Given Steven Soderbergh’s popular projects ‒ the Ocean’s Eleven movies (2001, 2004, 2007), Erin Brockovich (2000) and, going further back, Sex, Lies and Videotape (1989) ‒ I guess I’m a little surprised Out of Sight did not make it into more people’s queues. It’s a proper heist movie (based on the Elmore Leonard novel of the same name) starring George Clooney, Jennifer Lopez, Ving Rhames and Don Cheadle, with excellent supporting performances by Luis Guzman (Cheadle’s conjoined acting twin), Albert Brooks, Dennis Farina (one of my favorite working actors), Steve Zahn and a swell cameo from Michael Keaton.
Mssr.

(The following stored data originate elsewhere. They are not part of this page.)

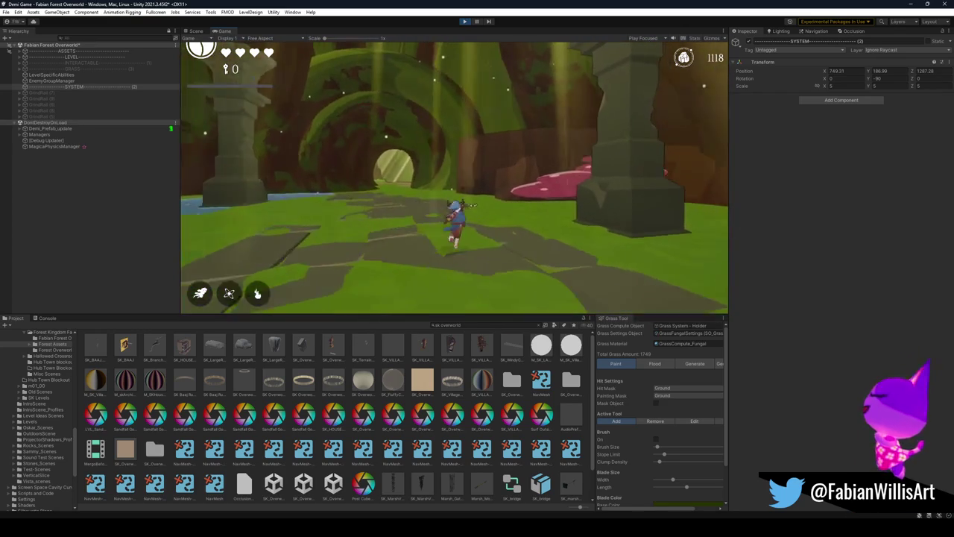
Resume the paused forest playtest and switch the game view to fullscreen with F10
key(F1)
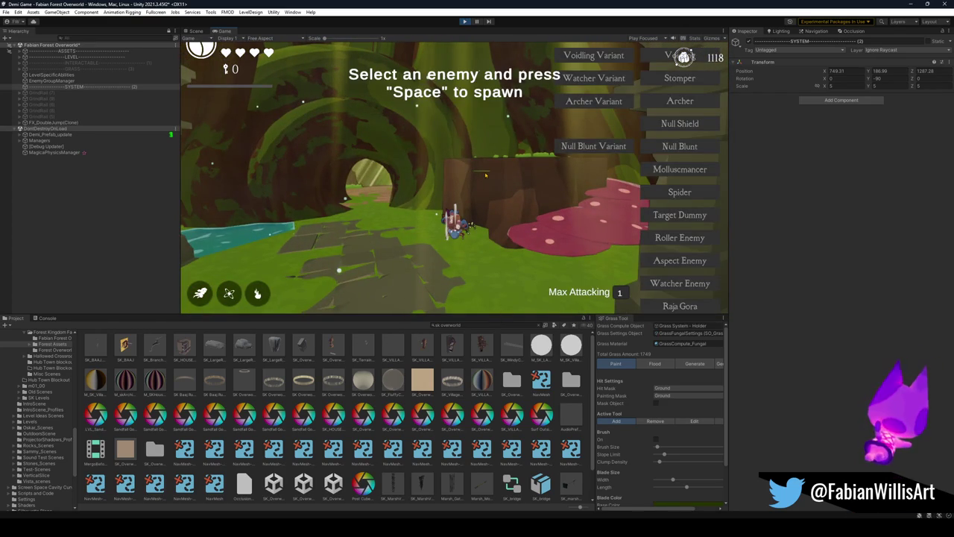
key(F1)
key(Escape)
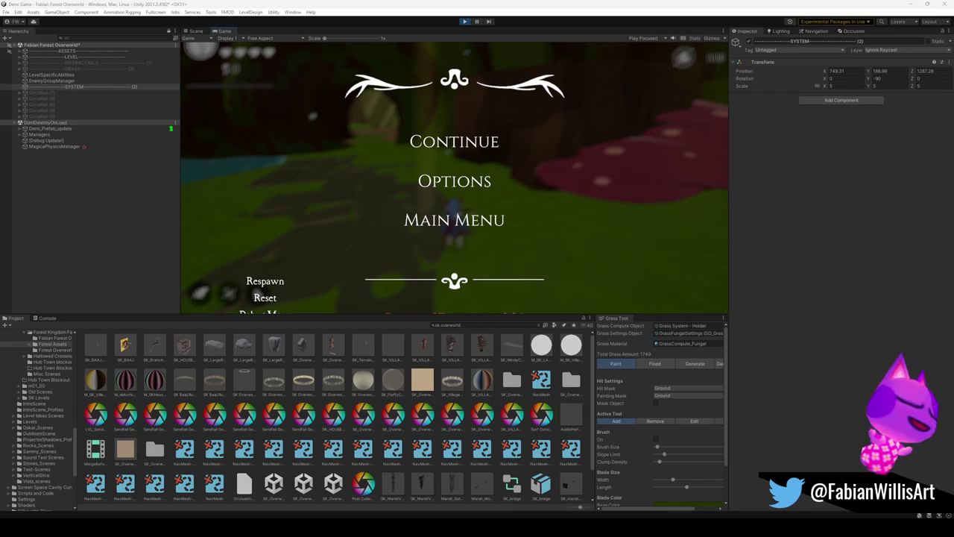
click(493, 150)
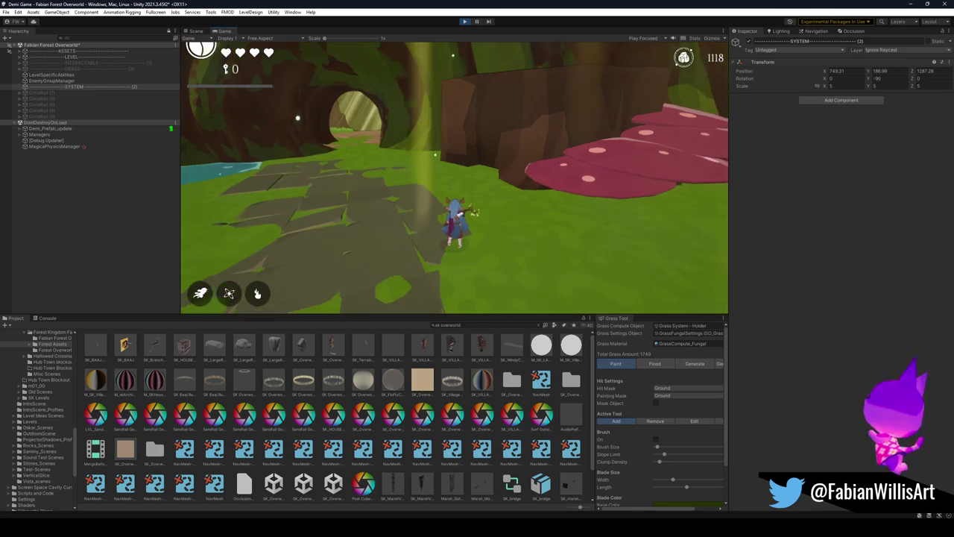
key(F10)
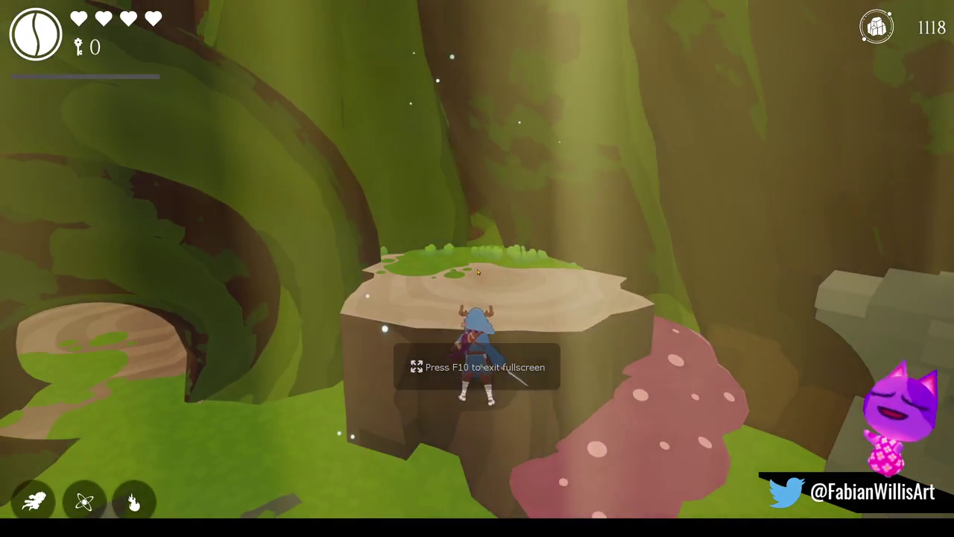
Spawn an Archer from the enemy-spawn debug list
key(super)
key(Escape)
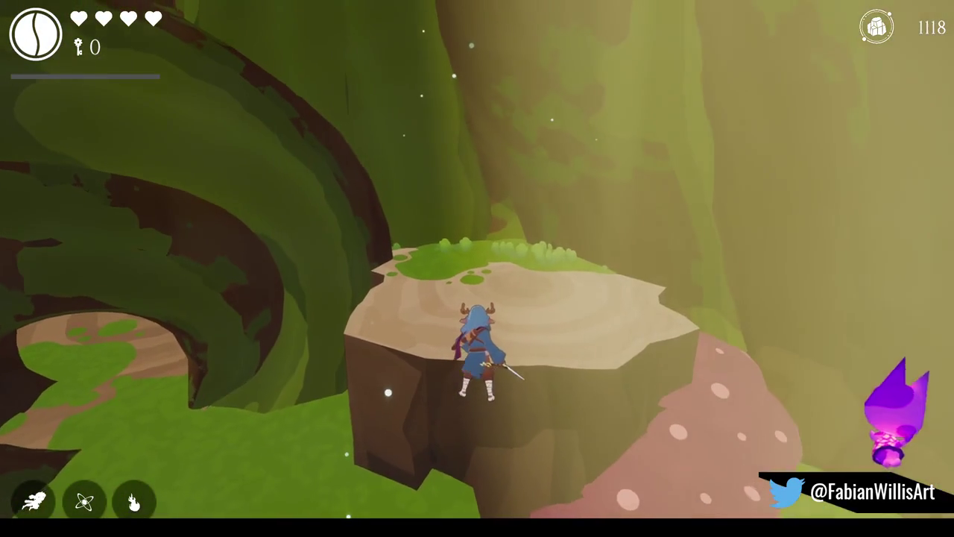
key(Tab)
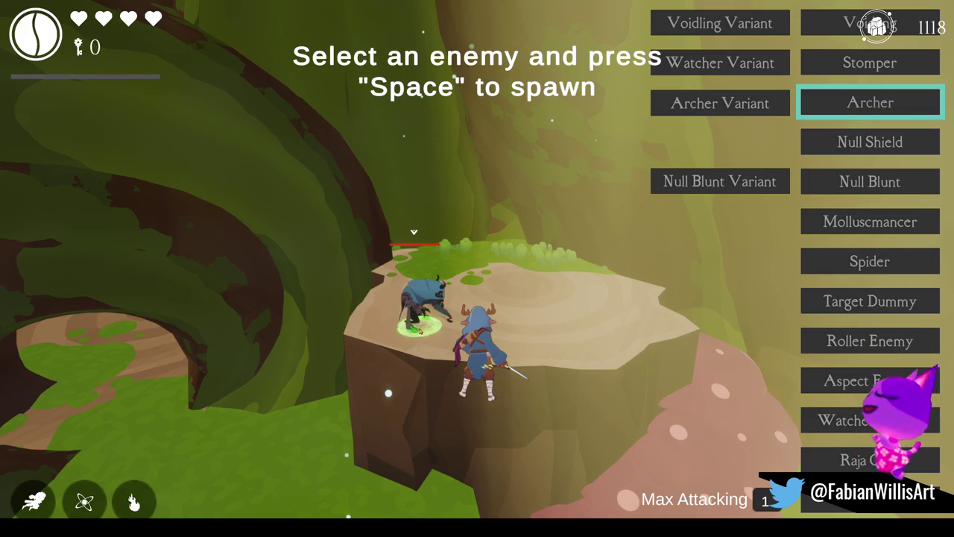
key(Tab)
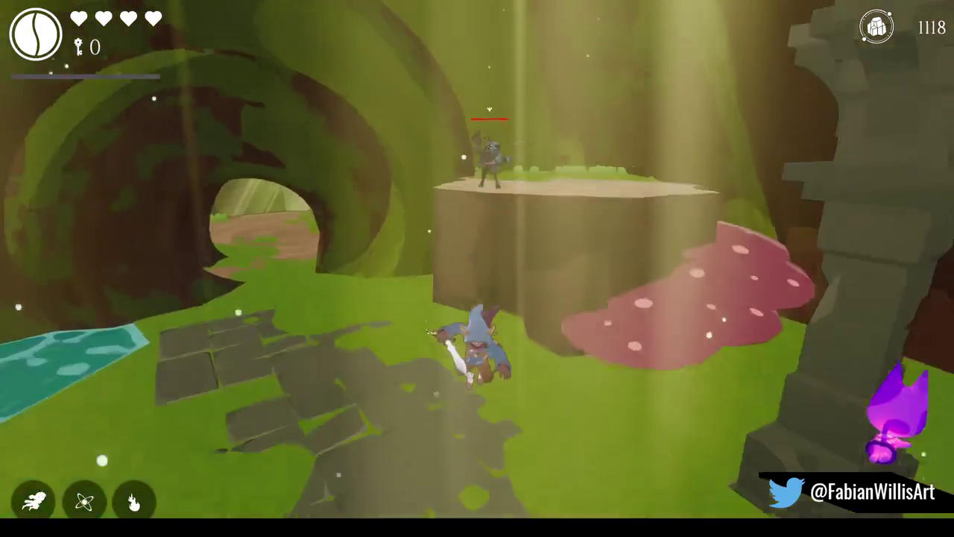
Defeat the Archer on the ledge, run to the camp, then pause and leave fullscreen
key(w)
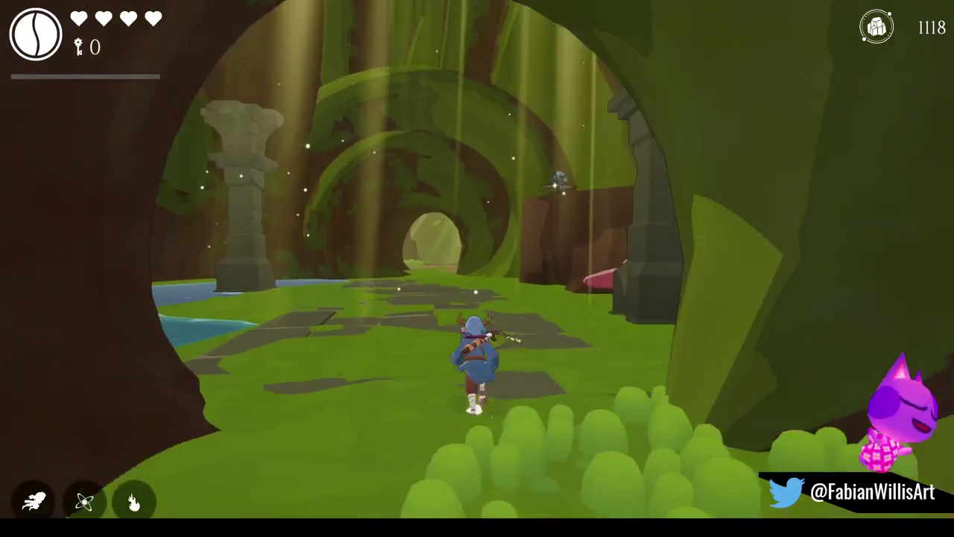
key(shift)
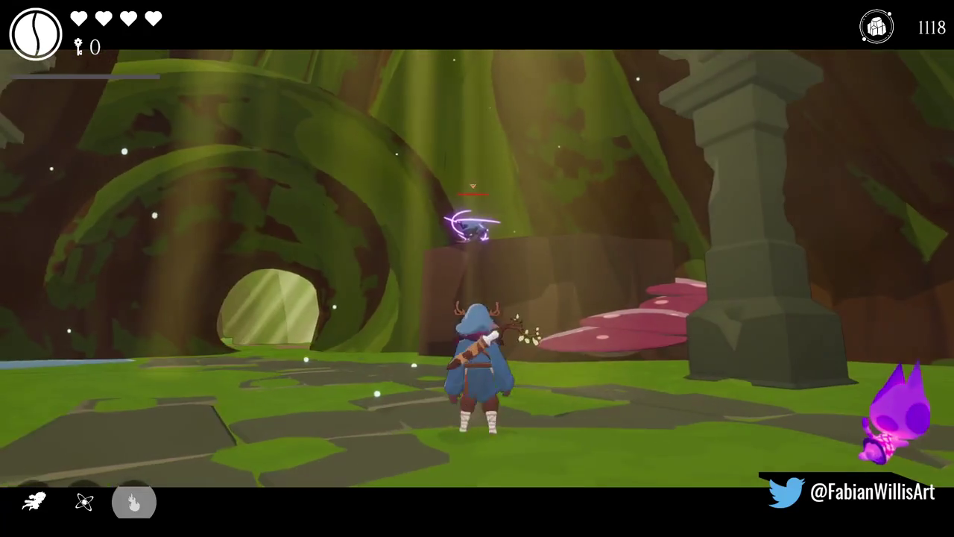
key(w)
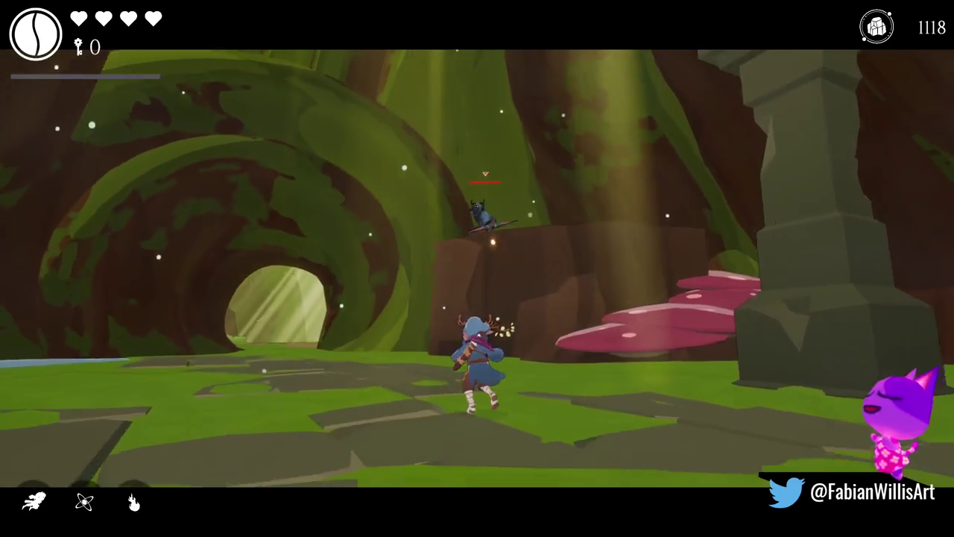
key(w)
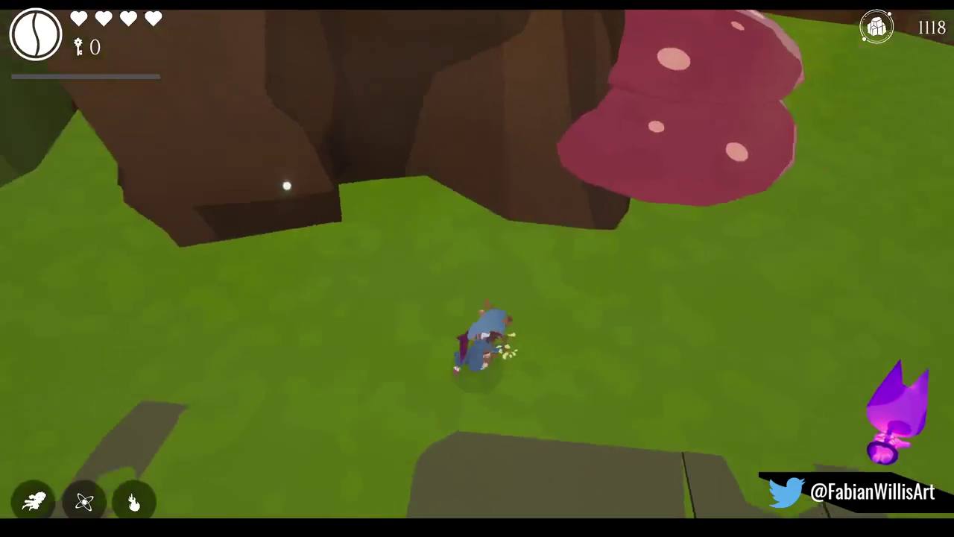
key(space)
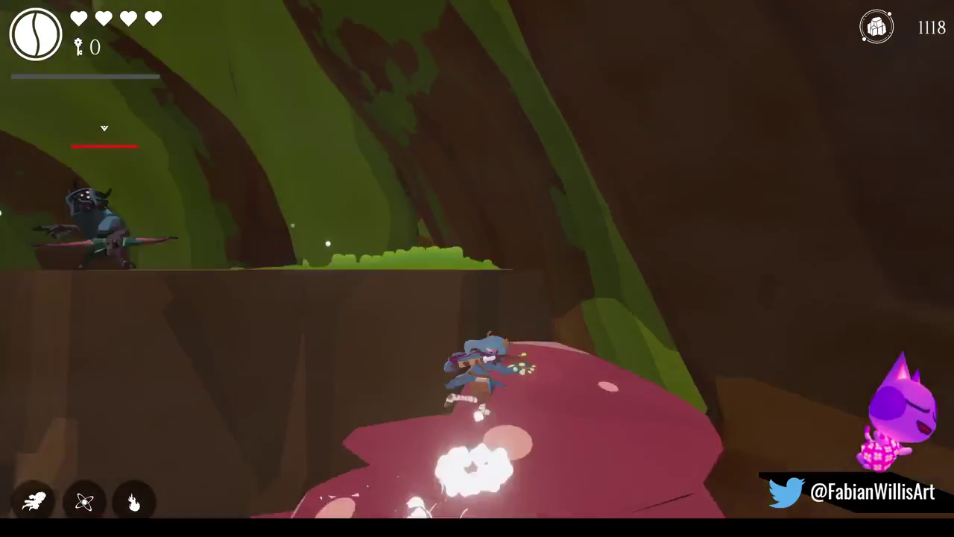
key(j)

Soderbergh is a player/manager (back in the day, some baseball managers also played). He seems to be most comfortable with a steadicam in his hands, inserting himself on the viewer’s behalf into the scene in a way that few directors do. This investment pays dividends in lots of his movies, but Out of Sight is dense with these…moments. A particular sequence with Lopez and Clooney in a Detroit highrise hotel kills me every time it’s so beautiful. It’s the most candid, vulnerable thing I’ve seen captured on film. In the words of one of my favorite authors Neal Stephenson, it leaves me feeling “naked and weak and brave.”
Soderbergh has demonstrated that he can make commercially successful movies more or less at will and he has ready access to Hollywood’s top shelf. My hope is that he will use this platform to continue taking risks on less mainstream fare. As with Out of Sight, when he nails it he nails it hard.